Shares in Middle Eastern hotel chain Action Hotels (LONAHCG) rose in early trading on Monday, after audited results showed significant progress in both earnings before tax and revenue.
The results for the year ended 31st December 2016 showed impressive year-on-year growth in key financial performance indicators, with revenue up 22 percent to $53.1 million and EBITDA up 16 percent to $18.5 million.
Action Hotels, who specialise in developing and running branded three and four-star hotels in the Middle East and Australia, saw the opening of three new hotels across three countries in 2016. The new openings took total operational room count at year end to 2,181, a 40 percent increase on 2015 and an increase of 117 percent on their IPO.
However, the company continued to post a net loss of $6.3 million, driven primarily by the impact of costs relating to pre-opening and financing, and the depreciation of new hotels.

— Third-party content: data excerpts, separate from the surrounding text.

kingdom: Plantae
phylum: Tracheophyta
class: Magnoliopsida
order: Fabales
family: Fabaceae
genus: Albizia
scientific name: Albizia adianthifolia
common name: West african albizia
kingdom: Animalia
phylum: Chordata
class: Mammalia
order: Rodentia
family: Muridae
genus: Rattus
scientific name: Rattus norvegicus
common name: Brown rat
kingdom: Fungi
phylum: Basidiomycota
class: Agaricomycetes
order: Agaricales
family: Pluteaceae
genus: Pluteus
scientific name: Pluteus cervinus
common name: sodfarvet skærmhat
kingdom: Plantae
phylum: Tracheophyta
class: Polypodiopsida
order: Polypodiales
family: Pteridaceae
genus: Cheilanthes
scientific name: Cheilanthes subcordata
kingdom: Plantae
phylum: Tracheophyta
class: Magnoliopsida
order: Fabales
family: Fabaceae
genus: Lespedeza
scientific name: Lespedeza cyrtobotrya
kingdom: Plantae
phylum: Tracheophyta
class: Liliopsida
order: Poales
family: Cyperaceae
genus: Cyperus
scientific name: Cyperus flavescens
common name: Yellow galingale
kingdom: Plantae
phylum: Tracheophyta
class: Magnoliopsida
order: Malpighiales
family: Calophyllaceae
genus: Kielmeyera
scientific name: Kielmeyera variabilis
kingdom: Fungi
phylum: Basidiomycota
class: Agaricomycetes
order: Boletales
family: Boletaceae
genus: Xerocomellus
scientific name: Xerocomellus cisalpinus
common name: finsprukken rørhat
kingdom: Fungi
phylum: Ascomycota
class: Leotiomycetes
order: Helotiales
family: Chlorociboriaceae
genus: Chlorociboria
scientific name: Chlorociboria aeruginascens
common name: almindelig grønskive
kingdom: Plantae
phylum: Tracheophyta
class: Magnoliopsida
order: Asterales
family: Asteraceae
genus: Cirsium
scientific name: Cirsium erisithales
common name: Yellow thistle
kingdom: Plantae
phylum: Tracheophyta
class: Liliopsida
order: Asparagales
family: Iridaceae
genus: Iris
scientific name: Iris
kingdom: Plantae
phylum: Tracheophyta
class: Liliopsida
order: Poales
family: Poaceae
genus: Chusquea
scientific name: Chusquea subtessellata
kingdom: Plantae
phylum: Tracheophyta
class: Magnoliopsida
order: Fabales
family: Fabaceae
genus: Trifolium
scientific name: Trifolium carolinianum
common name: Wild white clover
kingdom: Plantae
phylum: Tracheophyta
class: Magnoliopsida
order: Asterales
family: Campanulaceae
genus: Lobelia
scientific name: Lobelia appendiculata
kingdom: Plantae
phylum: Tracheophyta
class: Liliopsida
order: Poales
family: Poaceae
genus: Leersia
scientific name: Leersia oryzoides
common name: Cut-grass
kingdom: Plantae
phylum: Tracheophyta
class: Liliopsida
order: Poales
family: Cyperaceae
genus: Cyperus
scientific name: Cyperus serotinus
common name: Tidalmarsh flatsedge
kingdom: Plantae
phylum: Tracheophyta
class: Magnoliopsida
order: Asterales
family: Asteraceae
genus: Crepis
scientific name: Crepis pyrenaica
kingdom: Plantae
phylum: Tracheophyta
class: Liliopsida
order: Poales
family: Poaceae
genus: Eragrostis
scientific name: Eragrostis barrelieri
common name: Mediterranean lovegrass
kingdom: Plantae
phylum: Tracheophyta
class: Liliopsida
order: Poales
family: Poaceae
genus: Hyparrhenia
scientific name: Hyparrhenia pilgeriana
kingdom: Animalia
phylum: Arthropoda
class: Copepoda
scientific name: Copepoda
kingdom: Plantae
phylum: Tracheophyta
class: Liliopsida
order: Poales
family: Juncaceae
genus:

Commenting on the results, Alain Debare, Chief Executive Officer of Action Hotels, said:
“We remain focused on driving performance at our operating hotels and our full year results reflect the solid performance of our mature hotel portfolio, as well as the encouraging success of our newest hotels as they gain traction in their respective markets.
“We have a solid pipeline of hotels in development with the Company’s current expectation of 17 operating hotels by 2019.”
Last week the founder and chairman of Action Hotels, His Excellency Sheikh Mubarak A M Al Sabah, was presented with the Industry Pioneer award during the 2017 Arabian Hotel Investment Conference, held at Madinat Jumeirah in Dubai.
Shares in Action Hotels are currently up 1.03 percent at 37.38 (0835GMT).